Los acontecimientos de esta semana en Venezuela causan una profunda preocupación. El país caribeño ha tenido fuertes vínculos con el nuestro y llegó a ser miembro pleno del Mercosur, del que está suspendido desde hace casi ocho años debido a que Argentina, Brasil, Paraguay y Uruguay entendieron que el gobierno de Nicolás Maduro era responsable de una “ruptura del orden democrático”, que hasta hoy no consideran, con razón, restablecido.

En Venezuela hay un creciente deterioro del consenso sobre la legitimidad de las instituciones. Desde los poderes del Estado hasta las organizaciones de la sociedad civil, pasando por unas Fuerzas Armadas muy involucradas en negocios y negociados, han sido instrumentos de una lucha salvaje por el poder, sostenida en gran medida por el interés extranjero en las grandes riquezas naturales del país. Cuesta identificar algún actor de esa lucha que no tenga responsabilidades graves en materia de corrupción, violencia política y quebrantamiento de las reglas de juego republicanas. Faltan escenarios neutrales para el diálogo y personas respetadas por todas las partes.

El año pasado, los acuerdos entre el gobierno y la oposición alcanzados en Barbados, con mediación internacional, crearon la esperanza de que la convivencia comenzara a reencauzarse en forma democrática. Lamentablemente, esos acuerdos no se cumplieron y hubo un manejo inaceptable del proceso electoral por parte de las autoridades, desde las restricciones a la actividad opositora durante la campaña hasta las irregularidades en el escrutinio de los votos el domingo 28 de julio, con un resultado oficial sin evidencia que lo fundamente una semana después.

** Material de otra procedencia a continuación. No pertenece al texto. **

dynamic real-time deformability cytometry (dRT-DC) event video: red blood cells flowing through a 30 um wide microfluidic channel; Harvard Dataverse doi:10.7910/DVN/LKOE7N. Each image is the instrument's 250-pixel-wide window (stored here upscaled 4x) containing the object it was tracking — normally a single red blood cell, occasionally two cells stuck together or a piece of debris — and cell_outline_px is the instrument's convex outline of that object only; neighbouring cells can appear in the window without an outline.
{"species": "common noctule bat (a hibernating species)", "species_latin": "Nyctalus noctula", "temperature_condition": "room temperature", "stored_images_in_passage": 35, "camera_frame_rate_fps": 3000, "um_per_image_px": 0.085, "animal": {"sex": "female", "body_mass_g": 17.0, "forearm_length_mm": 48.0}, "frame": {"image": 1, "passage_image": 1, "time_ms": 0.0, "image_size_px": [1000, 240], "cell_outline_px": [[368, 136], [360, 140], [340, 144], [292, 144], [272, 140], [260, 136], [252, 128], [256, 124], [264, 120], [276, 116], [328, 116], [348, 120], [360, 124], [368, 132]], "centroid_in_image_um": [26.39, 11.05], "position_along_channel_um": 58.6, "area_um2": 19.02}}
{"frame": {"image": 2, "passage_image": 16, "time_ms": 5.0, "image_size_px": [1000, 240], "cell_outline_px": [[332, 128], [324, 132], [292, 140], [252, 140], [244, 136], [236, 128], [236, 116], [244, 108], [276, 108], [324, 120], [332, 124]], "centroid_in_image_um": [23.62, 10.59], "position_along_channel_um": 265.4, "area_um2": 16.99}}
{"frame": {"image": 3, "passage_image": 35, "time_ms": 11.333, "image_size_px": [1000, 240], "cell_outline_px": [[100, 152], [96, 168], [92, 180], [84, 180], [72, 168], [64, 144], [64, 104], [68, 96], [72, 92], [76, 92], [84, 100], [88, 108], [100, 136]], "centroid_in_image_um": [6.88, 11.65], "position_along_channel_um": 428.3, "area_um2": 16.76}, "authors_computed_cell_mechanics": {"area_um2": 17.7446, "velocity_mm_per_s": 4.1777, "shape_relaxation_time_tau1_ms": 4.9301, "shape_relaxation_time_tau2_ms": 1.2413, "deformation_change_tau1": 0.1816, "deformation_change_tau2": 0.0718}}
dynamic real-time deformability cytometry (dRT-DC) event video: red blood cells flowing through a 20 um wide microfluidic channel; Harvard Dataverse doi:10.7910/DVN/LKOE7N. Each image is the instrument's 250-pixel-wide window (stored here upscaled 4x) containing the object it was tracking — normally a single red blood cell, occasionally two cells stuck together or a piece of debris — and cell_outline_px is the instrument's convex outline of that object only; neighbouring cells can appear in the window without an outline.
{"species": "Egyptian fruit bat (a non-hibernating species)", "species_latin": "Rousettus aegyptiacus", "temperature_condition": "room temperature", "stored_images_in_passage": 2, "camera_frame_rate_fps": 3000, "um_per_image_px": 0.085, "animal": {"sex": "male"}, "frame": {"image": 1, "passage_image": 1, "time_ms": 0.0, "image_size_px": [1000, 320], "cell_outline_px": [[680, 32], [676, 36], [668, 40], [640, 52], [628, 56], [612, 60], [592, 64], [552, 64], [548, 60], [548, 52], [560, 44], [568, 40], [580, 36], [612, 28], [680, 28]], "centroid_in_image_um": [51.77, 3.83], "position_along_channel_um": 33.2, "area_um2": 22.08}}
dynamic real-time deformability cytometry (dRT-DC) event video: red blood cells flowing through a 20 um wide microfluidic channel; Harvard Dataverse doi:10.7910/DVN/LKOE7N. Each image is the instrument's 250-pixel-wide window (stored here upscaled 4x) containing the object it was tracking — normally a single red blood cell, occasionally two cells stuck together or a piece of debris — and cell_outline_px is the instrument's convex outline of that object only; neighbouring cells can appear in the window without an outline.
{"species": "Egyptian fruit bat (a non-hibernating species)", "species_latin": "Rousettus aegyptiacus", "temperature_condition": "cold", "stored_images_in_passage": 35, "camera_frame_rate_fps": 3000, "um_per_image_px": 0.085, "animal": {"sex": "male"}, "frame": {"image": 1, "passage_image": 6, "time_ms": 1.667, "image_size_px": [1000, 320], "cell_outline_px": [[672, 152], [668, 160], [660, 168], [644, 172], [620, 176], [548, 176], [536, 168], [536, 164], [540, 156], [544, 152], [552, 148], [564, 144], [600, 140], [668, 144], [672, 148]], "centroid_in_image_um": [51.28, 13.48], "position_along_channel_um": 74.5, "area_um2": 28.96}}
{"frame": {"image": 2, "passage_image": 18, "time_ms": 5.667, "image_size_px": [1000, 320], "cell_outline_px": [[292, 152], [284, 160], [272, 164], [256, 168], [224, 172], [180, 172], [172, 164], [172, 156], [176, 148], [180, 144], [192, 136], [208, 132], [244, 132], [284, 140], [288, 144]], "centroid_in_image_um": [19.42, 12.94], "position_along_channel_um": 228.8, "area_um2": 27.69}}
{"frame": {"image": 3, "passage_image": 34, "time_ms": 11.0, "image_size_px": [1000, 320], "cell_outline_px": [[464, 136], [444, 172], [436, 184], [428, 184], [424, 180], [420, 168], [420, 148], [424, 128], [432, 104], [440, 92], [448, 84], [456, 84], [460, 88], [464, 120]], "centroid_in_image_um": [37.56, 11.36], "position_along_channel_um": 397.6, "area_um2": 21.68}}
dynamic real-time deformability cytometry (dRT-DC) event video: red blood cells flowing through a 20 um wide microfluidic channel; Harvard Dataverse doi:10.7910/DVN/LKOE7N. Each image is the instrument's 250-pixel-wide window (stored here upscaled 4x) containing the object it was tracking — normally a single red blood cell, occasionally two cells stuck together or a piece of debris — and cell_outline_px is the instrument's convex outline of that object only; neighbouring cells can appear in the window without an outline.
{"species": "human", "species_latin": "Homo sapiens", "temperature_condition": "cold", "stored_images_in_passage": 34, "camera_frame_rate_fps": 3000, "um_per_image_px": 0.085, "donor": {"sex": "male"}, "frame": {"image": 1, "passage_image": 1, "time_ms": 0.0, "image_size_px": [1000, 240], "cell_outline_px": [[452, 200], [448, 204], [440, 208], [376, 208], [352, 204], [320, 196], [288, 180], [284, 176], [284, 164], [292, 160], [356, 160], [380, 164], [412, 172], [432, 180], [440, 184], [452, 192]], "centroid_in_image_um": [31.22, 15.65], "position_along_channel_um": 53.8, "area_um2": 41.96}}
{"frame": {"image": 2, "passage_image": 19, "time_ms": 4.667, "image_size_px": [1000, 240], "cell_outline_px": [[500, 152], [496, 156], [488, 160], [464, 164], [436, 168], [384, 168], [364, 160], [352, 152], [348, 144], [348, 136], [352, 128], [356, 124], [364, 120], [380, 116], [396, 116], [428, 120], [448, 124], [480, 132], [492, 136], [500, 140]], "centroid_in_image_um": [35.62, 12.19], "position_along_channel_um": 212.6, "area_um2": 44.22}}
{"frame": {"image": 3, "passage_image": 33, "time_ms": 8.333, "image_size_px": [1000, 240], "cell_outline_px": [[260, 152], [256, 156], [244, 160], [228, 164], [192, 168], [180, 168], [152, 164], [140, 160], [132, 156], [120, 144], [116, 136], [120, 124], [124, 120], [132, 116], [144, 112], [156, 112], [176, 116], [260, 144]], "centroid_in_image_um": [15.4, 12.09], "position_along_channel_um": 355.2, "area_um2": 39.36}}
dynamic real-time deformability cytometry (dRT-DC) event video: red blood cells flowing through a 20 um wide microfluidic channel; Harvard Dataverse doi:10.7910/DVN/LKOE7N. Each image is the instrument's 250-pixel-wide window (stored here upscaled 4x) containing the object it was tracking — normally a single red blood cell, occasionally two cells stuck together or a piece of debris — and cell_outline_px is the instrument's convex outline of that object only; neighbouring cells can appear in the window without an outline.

Para peor, la semana que termina se caracterizó por un aumento de la represión y el hostigamiento a opositores, con denuncias de asesinatos y desapariciones. Todo esto destruye aún más el terreno común, aumenta el aislamiento del régimen encabezado por Maduro y determina un fuerte retroceso de las expectativas, en un contexto socioeconómico con problemas nuevos.

Las sanciones internacionales y la caída de la renta petrolera se sumaron a la mala gestión y la corrupción en el Estado para deteriorar las políticas públicas y aumentar la pobreza, con el correlato de una fuerte emigración que se mide en millones de personas. En los últimos años, el gobierno revirtió varias orientaciones históricas del chavismo y alentó una recuperación económica con protagonismo privado y crecimiento de la desigualdad.

La situación es atroz y puede empeorar. La denuncia y la presión internacional le servirán al pueblo venezolano en la medida en que las acompañen iniciativas inteligentes de mediación, que contribuyan a restaurar condiciones básicas para una salida pacífica.

En Uruguay, el intento de aprovechar la crisis para operaciones electoralistas rastreras no sólo disminuye nuestra capacidad de ayudar a Venezuela. También debilita nuestra propia convivencia democrática.